What the task asks:
Would you please copy the entries exactly, leaving every picture aside?

Input records:
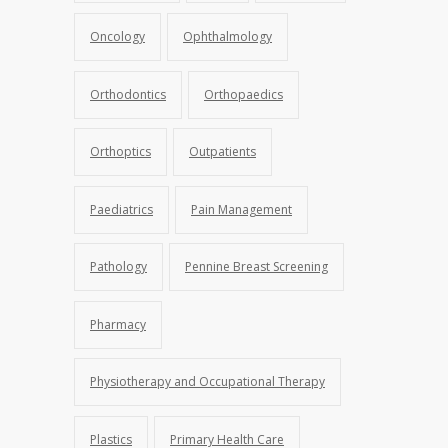
Oncology
Ophthalmology
Orthodontics
Orthopaedics
Orthoptics
Outpatients
Paediatrics
Pain Management
Pathology
Pennine Breast Screening
Pharmacy
Physiotherapy and Occupational Therapy
Plastics
Primary Health Care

Problem solution:
Oncology
Ophthalmology
Orthodontics
Orthopaedics
Orthoptics
Outpatients
Paediatrics
Pain Management
Pathology
Pennine Breast Screening
Pharmacy
Physiotherapy and Occupational Therapy
Plastics
Primary Health Care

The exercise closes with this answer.